Ce sont quoi qu’il en soit  des négociations très disputées qui ont lieu actuellement entre les diffuseurs français et l’opérateur américain. Ce dernier n’est pas prêt à brader sa ou ses sous-licences tandis que les médias intéressés ont déjà souligné le fait qu’ils ne consentiraient pas d’efforts déraisonnables. Dans ces circonstances, un fractionnement des droits semble inéluctable et on pourrait alors se retrouver avec une répartition des droits proche de celle que l’on a connu pour les Jeux olympiques de Londres.

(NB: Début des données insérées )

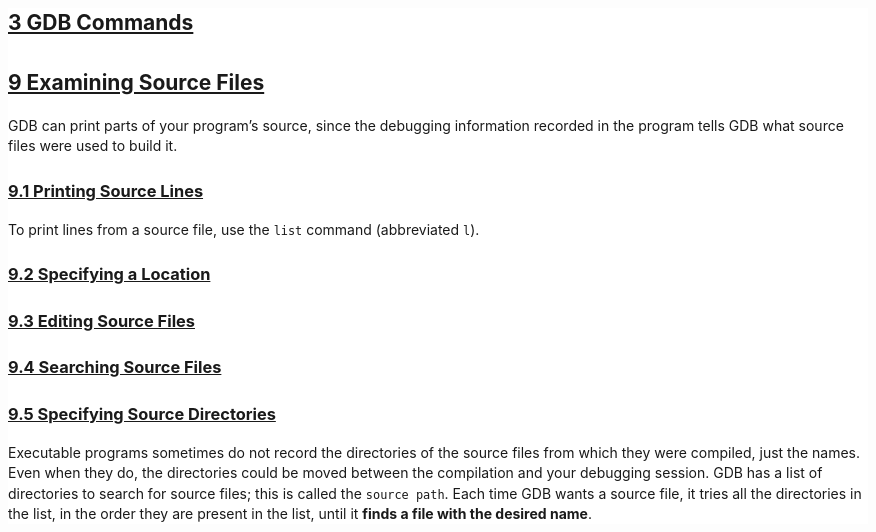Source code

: ## [3 GDB Commands](https://sourceware.org/gdb/onlinedocs/gdb/Commands.html#Commands)





































## [9 Examining Source Files](https://sourceware.org/gdb/onlinedocs/gdb/Source.html)

GDB can print parts of your program’s source, since the debugging information recorded in the program tells GDB what source files were used to build it.

### [9.1 Printing Source Lines](https://sourceware.org/gdb/onlinedocs/gdb/List.html)

To print lines from a source file, use the `list` command (abbreviated `l`).

### [9.2 Specifying a Location](https://sourceware.org/gdb/onlinedocs/gdb/Specify-Location.html)

### [9.3 Editing Source Files](https://sourceware.org/gdb/onlinedocs/gdb/Edit.html)

### [9.4 Searching Source Files](https://sourceware.org/gdb/onlinedocs/gdb/Search.html)

### [9.5 Specifying Source Directories](https://sourceware.org/gdb/onlinedocs/gdb/Source-Path.html)

Executable programs sometimes do not record the directories of the source files from which they were compiled, just the names. Even when they do, the directories could be moved between the compilation and your debugging session. GDB has a list of directories to search for source files; this is called the `source path`. Each time GDB wants a source file, it tries all the directories in the list, in the order they are present in the list, until it **finds a file with the desired name**.

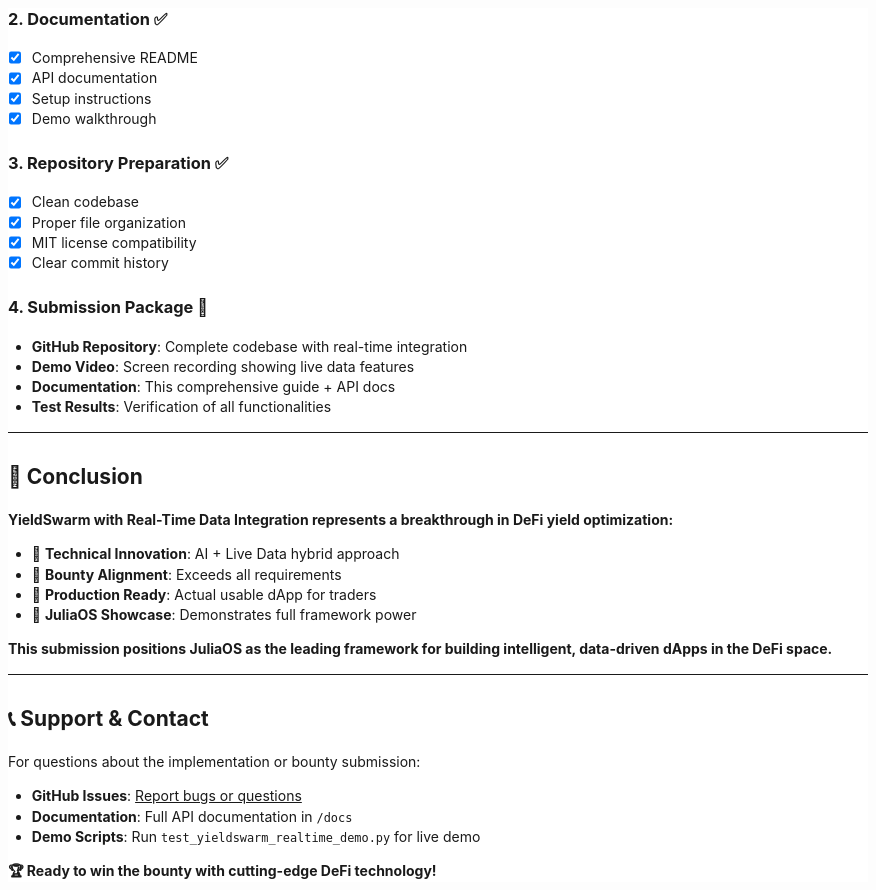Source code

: ### **2. Documentation** ✅  
- [x] Comprehensive README
- [x] API documentation
- [x] Setup instructions
- [x] Demo walkthrough

### **3. Repository Preparation** ✅
- [x] Clean codebase
- [x] Proper file organization
- [x] MIT license compatibility
- [x] Clear commit history

### **4. Submission Package** 🚀
- **GitHub Repository**: Complete codebase with real-time integration
- **Demo Video**: Screen recording showing live data features
- **Documentation**: This comprehensive guide + API docs
- **Test Results**: Verification of all functionalities

---

## 🏁 **Conclusion**

**YieldSwarm with Real-Time Data Integration represents a breakthrough in DeFi yield optimization:**

- 🚀 **Technical Innovation**: AI + Live Data hybrid approach
- 🎯 **Bounty Alignment**: Exceeds all requirements  
- 💎 **Production Ready**: Actual usable dApp for traders
- 🌟 **JuliaOS Showcase**: Demonstrates full framework power

**This submission positions JuliaOS as the leading framework for building intelligent, data-driven dApps in the DeFi space.**

---

## 📞 **Support & Contact**

For questions about the implementation or bounty submission:

- **GitHub Issues**: [Report bugs or questions](https://github.com/Juliaoscode/JuliaOS/issues)
- **Documentation**: Full API documentation in `/docs`
- **Demo Scripts**: Run `test_yieldswarm_realtime_demo.py` for live demo

**🏆 Ready to win the bounty with cutting-edge DeFi technology!**
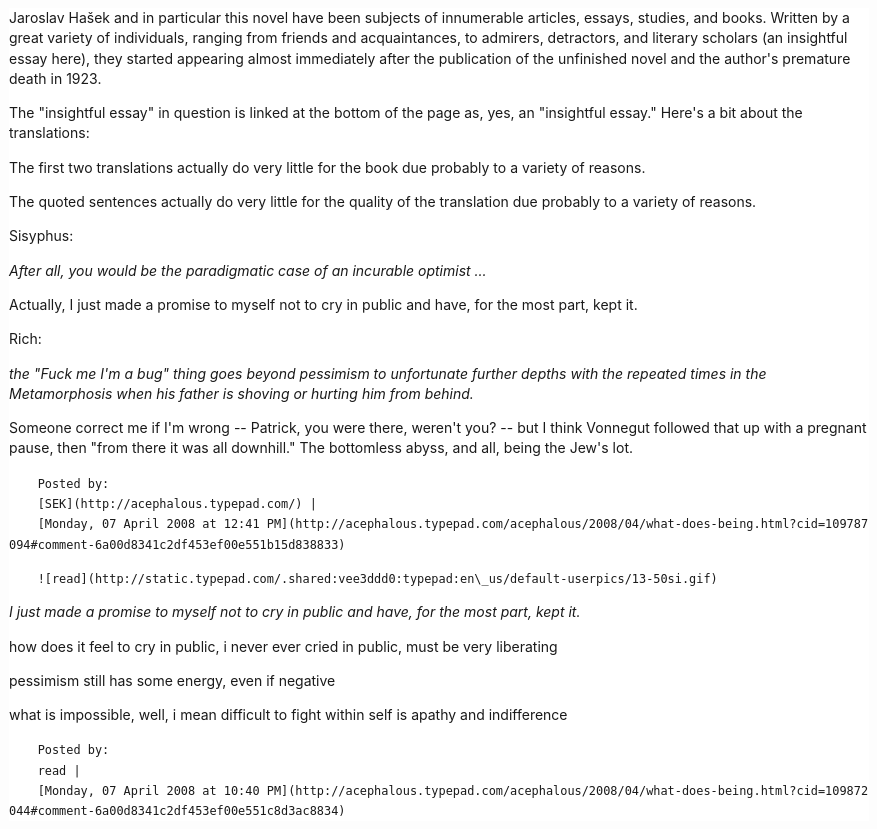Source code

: Jaroslav Hašek and in particular this novel have been subjects of innumerable articles, essays, studies, and books. Written by a great variety of individuals, ranging from friends and acquaintances, to admirers, detractors, and literary scholars (an insightful essay here), they started appearing almost immediately after the publication of the unfinished novel and the author's premature death in 1923.

The "insightful essay" in question is linked at the bottom of the page as, yes, an "insightful essay."  Here's a bit about the translations:

The first two translations actually do very little for the book due probably to a variety of reasons.

The quoted sentences actually do very little for the quality of the translation due probably to a variety of reasons.

Sisyphus:

_After all, you would be the paradigmatic case of an incurable optimist ..._

Actually, I just made a promise to myself not to cry in public and have, for the most part, kept it.

Rich:

_the "Fuck me I'm a bug" thing goes beyond pessimism to unfortunate further depths with the repeated times in the Metamorphosis when his father is shoving or hurting him from behind._

Someone correct me if I'm wrong -- Patrick, you were there, weren't you? -- but I think Vonnegut followed that up with a pregnant pause, then "from there it was all downhill."  The bottomless abyss, and all, being the Jew's lot.

	

		Posted by:
		[SEK](http://acephalous.typepad.com/) |
		[Monday, 07 April 2008 at 12:41 PM](http://acephalous.typepad.com/acephalous/2008/04/what-does-being.html?cid=109787094#comment-6a00d8341c2df453ef00e551b15d838833)

[]()

	

		![read](http://static.typepad.com/.shared:vee3ddd0:typepad:en\_us/default-userpics/13-50si.gif)
	

	

		

_I just made a promise to myself not to cry in public and have, for the most part, kept it._  

how does it feel to cry in public, i never ever cried in public, must be very liberating  

pessimism still has some energy, even if negative  

what is impossible, well, i mean difficult to fight within self is apathy and indifference

	

		Posted by:
		read |
		[Monday, 07 April 2008 at 10:40 PM](http://acephalous.typepad.com/acephalous/2008/04/what-does-being.html?cid=109872044#comment-6a00d8341c2df453ef00e551c8d3ac8834)
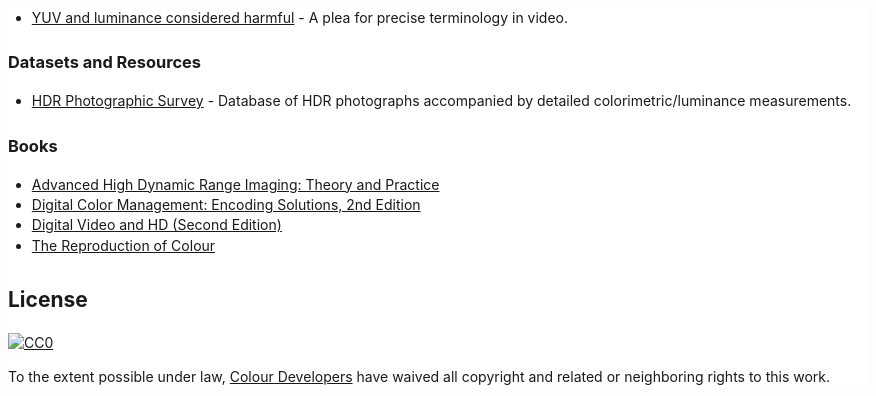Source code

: - [YUV and luminance considered harmful](http://poynton.ca/PDFs/YUV_and_luminance_harmful.pdf) - A plea for precise terminology in video.

### Datasets and Resources

- [HDR Photographic Survey](http://markfairchild.org/HDR.html) - Database of HDR photographs accompanied by detailed colorimetric/luminance measurements.

### Books

- [Advanced High Dynamic Range Imaging: Theory and Practice](http://advancedhdrbook.com/)
- [Digital Color Management: Encoding Solutions, 2nd Edition](https://www.wiley.com/en-us/Digital+Color+Management%3A+Encoding+Solutions%2C+2nd+Edition-p-9780470512449)
- [Digital Video and HD (Second Edition)](https://www.sciencedirect.com/science/book/9780123919267)
- [The Reproduction of Colour](https://onlinelibrary.wiley.com/doi/book/10.1002/0470024275)

## License

[![CC0](http://mirrors.creativecommons.org/presskit/buttons/88x31/svg/cc-zero.svg)](http://creativecommons.org/publicdomain/zero/1.0)

To the extent possible under law, [Colour Developers](mailto:colour-developers@colour-science.org) have waived all copyright and
related or neighboring rights to this work.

Ce dernier cas est d’ailleurs à plus d’un titre intéressant pour envisager l’appel d’offres en cours. Les droits pour l’échéance 2012 avaient été négociés en 2004, année où Paris figurait parmi les favoris  pour devenir le pays hôte. TF1, malgré la possibilité que les jeux aient lieu en France, n’avaient pas jugé intéressant de s’emparer des droits de retransmission de l’ensemble des épreuves. La chaîne privée avait préféré jeter son dévolu sur les cérémonies d’ouverture et de fermeture (un magazine de résumés qui était inclus dans la corbeille de la mariée avait été plus tard revendu à BeIN sports). Dans un environnement plus compliqué encore de nos jours, alors que sa position hégémonique s’est largement fragilisée, il ne serait pas incongru que TF1 fasse à Discovery une proposition assez proche de celle qu’elle avait formulée à l’ayant droit il y a maintenant 13 ans. Les cérémonies sont il faut le dire extrêmement attendues par les téléspectateurs et sont plus rémunératrices pour une chaîne qui tire ses recettes de la publicité . Car si TF1 n’avait pas été remboursée à l’euro près des 12 millions d’euros versés pour proposer les cérémonies de Londres 2012, elle lui avait valu deux gigantesques succès d’audiences. C’est d’ailleurs à en croire plusieurs études le moment que le public attend en priorité.

Selon une source que nous avons pu approcher à France Télévisions, l’inquiétude est grande qu’une chaîne concurrente vienne pourtant  « lui voler cet événement historique ». Le groupe est en effet à  nouveau appelé à se serrer la ceinture.  Et il aurait aimé que les choses se décantent aussi facilement qu’au Royaume-Uni où un accord de réciprocité avait largement facilité les discussions…

Mais 15 jours avant que le CIO n’officialise son pacte historique avec Discovery, France Télévisions, qui avait obtenu comme la BBC de manière directe les droits des JO 2018 et 2020, annonçait avoir attribué une sous-licence au groupe Canal portant sur les JO 2016 et 2020. Le seul actif que France TV a désormais en sa possession pour conduire la négoce est donc Pyeongchang 2018. Un bien maigre actif pour espérer un échange de bons procédés aussi simple qu’il ne l’a été outre manche.

En définitive, Discovery a les pleins pouvoirs pour gérer la répartition des JO 2024 entre les différents rivaux du marché hexagonal. Néanmoins, la firme américaine, qui a investi 1,3 milliard pour contrôler ces prestigieux droits  sur l’ensemble du continent européen, doit impérativement obtenir les accords les plus rémunérateurs possibles afin d’amortir sa mise de fonds considérable. Elle s’est même résolue à accorder les droits des JO 2018 à 2024 au duo ZDF/ARD pour 250 millions d’euros alors qu’elle escomptait un montant bien plus important. L’opiniâtreté des chaines publiques allemandes face aux exigences extravagantes du détenteur des droits avait fini par payer. Le verdict final, qui devrait être connu d’ici peu, aura donc quoi qu’il arrive été le fruit de tractations très serrées.